Hughes-Pension Suit,0358SAN FRANCISCO (AP) - A federal appeals court has revived a retirees' lawsuit seeking to share in a nearly $1 billion pension surplus from Hughes Aircraft Corp.
A group of five former Hughes employees, seeking to represent 10,000 retirees, is challenging the company's use of the pension surplus to create an alternative pension plan and an early-retirement program.
The 9th U.S. Circuit Court of Appeals, in a 2-1 ruling Thursday, said federal law restricted the company's use of the money because half of the surplus was allegedly the product of employee contributions.
The 1992-filed suit said Hughes, after being acquired by General Motors Corp., misused money that had accumulated in the pension fund through 1986.

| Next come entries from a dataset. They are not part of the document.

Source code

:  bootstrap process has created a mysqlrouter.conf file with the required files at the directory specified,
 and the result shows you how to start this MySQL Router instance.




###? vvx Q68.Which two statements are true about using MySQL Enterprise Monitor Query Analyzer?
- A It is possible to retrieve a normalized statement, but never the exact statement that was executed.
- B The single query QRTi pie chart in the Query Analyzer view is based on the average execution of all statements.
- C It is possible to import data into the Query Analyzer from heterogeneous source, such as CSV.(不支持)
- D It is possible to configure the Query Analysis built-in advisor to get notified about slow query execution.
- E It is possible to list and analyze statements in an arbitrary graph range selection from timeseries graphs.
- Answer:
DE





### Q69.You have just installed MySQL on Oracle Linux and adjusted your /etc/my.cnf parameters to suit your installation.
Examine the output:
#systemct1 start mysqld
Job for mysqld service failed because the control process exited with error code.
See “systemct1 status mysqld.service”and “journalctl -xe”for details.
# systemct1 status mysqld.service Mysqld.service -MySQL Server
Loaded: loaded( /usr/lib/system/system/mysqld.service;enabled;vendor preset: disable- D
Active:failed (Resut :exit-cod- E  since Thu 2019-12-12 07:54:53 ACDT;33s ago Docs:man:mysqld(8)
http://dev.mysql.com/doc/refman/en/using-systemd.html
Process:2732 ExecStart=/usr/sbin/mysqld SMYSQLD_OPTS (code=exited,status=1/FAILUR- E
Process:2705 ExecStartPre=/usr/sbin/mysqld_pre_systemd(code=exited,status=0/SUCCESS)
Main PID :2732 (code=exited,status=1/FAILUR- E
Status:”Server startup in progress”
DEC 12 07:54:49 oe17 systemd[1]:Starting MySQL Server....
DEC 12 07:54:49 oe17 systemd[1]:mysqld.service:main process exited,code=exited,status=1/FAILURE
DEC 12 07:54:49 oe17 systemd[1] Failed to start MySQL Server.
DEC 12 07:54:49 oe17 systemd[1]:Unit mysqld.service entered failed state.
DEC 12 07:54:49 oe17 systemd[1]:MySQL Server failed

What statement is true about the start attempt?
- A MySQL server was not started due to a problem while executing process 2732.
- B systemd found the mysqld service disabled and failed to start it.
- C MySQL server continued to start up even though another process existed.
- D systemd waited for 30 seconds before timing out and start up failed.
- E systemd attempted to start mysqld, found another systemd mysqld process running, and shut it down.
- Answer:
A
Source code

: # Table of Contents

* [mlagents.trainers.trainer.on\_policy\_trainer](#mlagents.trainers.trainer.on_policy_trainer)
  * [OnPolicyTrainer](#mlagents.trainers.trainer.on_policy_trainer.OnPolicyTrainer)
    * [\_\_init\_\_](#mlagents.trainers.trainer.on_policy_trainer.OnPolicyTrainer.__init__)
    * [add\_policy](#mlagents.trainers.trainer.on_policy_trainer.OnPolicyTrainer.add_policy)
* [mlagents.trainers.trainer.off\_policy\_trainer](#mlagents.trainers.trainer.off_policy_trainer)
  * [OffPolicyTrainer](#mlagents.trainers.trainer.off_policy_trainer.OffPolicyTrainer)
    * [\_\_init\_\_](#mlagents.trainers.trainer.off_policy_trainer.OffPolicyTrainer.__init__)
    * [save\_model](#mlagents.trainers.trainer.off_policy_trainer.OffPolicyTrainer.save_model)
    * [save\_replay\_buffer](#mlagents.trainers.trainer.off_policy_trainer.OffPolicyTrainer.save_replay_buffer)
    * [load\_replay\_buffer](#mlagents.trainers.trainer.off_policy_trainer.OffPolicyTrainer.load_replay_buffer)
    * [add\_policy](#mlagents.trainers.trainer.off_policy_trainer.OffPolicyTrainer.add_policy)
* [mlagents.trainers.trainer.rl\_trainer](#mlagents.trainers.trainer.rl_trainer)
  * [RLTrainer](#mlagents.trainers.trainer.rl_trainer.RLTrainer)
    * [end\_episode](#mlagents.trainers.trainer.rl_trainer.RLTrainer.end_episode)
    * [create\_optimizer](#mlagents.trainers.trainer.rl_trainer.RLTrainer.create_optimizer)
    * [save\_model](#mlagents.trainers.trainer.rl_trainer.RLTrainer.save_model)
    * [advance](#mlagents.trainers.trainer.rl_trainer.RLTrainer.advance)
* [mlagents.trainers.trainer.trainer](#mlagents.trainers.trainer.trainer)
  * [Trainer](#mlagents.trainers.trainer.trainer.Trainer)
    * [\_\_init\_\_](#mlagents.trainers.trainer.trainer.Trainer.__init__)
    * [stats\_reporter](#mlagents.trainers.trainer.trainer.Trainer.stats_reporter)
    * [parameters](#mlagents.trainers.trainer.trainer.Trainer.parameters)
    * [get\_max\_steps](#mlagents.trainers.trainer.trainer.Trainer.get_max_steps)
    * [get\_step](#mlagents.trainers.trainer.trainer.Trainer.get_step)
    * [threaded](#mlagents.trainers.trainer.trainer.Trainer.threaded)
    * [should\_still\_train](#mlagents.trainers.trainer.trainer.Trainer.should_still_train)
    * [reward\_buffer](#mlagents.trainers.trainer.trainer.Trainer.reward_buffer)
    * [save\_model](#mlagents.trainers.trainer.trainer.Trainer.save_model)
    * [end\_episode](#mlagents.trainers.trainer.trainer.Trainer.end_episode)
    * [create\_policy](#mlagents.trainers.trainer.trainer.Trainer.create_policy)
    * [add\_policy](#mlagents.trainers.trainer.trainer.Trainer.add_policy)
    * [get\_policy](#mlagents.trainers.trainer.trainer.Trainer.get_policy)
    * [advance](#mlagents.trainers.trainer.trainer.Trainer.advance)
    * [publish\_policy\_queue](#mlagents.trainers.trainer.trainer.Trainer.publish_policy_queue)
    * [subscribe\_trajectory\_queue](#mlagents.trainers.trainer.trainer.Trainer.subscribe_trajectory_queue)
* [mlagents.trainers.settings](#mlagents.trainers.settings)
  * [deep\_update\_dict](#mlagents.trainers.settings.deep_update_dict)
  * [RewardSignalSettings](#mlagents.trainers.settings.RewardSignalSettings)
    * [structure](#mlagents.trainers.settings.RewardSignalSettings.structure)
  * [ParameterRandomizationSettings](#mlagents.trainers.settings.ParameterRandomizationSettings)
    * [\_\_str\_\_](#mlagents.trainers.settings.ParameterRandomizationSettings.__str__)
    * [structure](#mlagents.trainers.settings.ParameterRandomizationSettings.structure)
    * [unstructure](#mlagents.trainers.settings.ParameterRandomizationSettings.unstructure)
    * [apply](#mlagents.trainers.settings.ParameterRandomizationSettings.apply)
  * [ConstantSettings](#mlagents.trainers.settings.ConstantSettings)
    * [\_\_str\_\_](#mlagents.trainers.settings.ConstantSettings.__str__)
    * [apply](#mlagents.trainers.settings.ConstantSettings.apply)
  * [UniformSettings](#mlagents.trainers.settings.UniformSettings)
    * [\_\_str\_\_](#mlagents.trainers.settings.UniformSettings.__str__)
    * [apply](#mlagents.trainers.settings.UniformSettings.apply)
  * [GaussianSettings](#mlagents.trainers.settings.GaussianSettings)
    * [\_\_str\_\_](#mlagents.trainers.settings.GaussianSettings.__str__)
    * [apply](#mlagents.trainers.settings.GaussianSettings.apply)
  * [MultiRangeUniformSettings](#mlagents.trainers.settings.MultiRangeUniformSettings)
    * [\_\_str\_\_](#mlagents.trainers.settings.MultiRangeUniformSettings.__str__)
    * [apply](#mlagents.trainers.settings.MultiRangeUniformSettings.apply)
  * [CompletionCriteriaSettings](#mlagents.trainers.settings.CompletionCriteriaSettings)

GM recently announced it is selling the defense operations of Hughes to Raytheon Co. in a $9.5 billion deal.
At the time GM acquired Hughes, both the company and employees were required to contribute to the fund, which paid for pensions, automatic cost-of-living increases, and health coverage for retirees.
In 1989, the suit said, Hughes used part of the surplus to fund an early-retirement program, which reduced its payroll costs. In 1991, the company used additional surplus funds to establish an alternative pension system that was mandatory for new employees, the suit said. Employees enrolled in the old pension system were free to switch to the new one.
Under the new plan, employees made no contributions, pensions were lower, and neither cost-of-living increases nor health benefits were provided.
The suit accused Hughes of illegally using the pension surplus for its own benefit and effectively terminating the old pension plan. If the plan was found to be terminated, the surplus would have to be distributed to pension plan members.
U.S. District Judge Richard Gadbois of Los Angeles dismissed the suit without a trial but was overruled by the appeals court, which said the retirees had alleged violations of the law and were entitled to try to prove them.